The new technology also allows additional services for customers like creating and handling a complete virtual PBX, voicemailbox, fax handling and call recording. Additional SIPSERVICE now provides DID numbers for all German local areas (Ortsnetze) and additional for all kantons in Switzerland.

For 2014 SIPSERVICE has planned to expand its service from Germany to Switzerland, Austria and Italy. All these countries will be handled by the same technology, but with different pricing and services. So the main homepage is dedicated to German customers in the future, SIPSERVICE.at for Austria, SIPSERVICE.ch for Switzerland and in Italy the company will operate as netfon.it. The country dedicated websites will start in IV/2014. Till this date every country is served by the main homepage.

== Customers and statistics ==
- 2006–2009 about 50.000 VoIP customers
- 2010 50.000 direct customers and 30 resellers with about 100 customers each (total 50.000 + 3.000 = 53.000 VoIP customers)
- 2011 100.000 direct customers and 75 resellers with about 200 customers each (total 100.000 + 15.000 = 115.000 VoIP customers)
- 2012 100.000 direct customers and 160 reseller with about 200 customers each (total 100.000 + 32.000 = 132.000 VoIP customers)

In 2010 SIPSERVICE also started providing calling card services.

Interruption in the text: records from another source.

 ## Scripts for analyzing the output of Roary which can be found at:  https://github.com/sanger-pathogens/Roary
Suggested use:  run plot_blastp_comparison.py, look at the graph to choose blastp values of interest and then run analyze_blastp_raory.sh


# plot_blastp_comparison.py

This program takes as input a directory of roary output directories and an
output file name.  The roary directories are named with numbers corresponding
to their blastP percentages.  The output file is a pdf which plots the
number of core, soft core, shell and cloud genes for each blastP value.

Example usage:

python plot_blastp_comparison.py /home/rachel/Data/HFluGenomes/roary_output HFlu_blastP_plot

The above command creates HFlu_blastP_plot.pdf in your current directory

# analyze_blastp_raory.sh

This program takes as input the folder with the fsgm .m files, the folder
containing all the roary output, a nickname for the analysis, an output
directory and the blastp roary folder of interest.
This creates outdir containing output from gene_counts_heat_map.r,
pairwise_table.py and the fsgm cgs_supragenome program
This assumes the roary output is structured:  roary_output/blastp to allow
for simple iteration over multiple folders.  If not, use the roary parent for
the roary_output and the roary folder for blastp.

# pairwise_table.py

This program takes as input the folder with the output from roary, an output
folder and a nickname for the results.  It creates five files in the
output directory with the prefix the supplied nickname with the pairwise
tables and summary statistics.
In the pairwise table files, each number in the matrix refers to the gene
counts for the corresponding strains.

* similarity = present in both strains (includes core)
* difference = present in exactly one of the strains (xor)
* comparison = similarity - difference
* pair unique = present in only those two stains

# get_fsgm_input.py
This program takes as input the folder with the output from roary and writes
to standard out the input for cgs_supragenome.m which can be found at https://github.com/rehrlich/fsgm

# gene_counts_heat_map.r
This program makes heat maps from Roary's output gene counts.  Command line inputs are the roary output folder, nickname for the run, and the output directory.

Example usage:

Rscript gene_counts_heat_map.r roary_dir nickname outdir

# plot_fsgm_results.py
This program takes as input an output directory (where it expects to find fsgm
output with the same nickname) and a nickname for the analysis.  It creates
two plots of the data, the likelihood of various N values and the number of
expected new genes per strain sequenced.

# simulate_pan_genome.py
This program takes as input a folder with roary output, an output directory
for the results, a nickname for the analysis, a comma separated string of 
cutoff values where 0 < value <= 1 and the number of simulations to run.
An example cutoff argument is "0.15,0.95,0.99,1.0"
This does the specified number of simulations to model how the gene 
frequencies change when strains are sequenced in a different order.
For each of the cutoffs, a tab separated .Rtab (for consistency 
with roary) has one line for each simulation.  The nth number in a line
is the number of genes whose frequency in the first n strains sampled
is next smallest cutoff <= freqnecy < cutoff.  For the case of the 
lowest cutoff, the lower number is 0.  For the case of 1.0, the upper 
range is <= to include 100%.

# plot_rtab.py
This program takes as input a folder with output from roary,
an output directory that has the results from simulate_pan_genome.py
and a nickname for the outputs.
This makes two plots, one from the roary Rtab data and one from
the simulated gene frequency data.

The calling card users did not have an own account at SIPSERVICE so they are not listed in the VoIP customers panel.

2014 SIPSERVICE is handling its 100,000 direct customers and 220 resellers with about 200 customers each (total 144.000 VoIP customers).

Calls statistics per day (average based on the total sum of yearly calls)

- 2009: 76,943 calls per day
- 2010: 134,038 calls per day from VoIP customers and 83,444 calls from calling cards (total 217,482 calls per day)
- 2011: 141,399 calls per day from VoIP customers and 178,493 calls from calling cards (total 319,892 calls per day)
- 2012: 181,492 calls per day from VoIP customers and 275,499 calls from calling cards (total 456,991 calls per day)
- 2013: 180,383 calls per day from VoIP customers and 377,392 calls from calling cards (total 557,775 calls per day)
- January 2014: 194,499 calls per day from VoIP customers and 416,488 calls from calling cards (total 610,987 calls per day)
- February 2014: 189,372 calls per day from VoIP customers and 409,842 calls from calling cards (total 599,214 calls per day)
- March 2014: 221,920 calls per day from VoIP customers and 438,942 calls from calling cards (total 660,862 calls per day)

Since April 1, 2014 the company is accepting new direct signups again.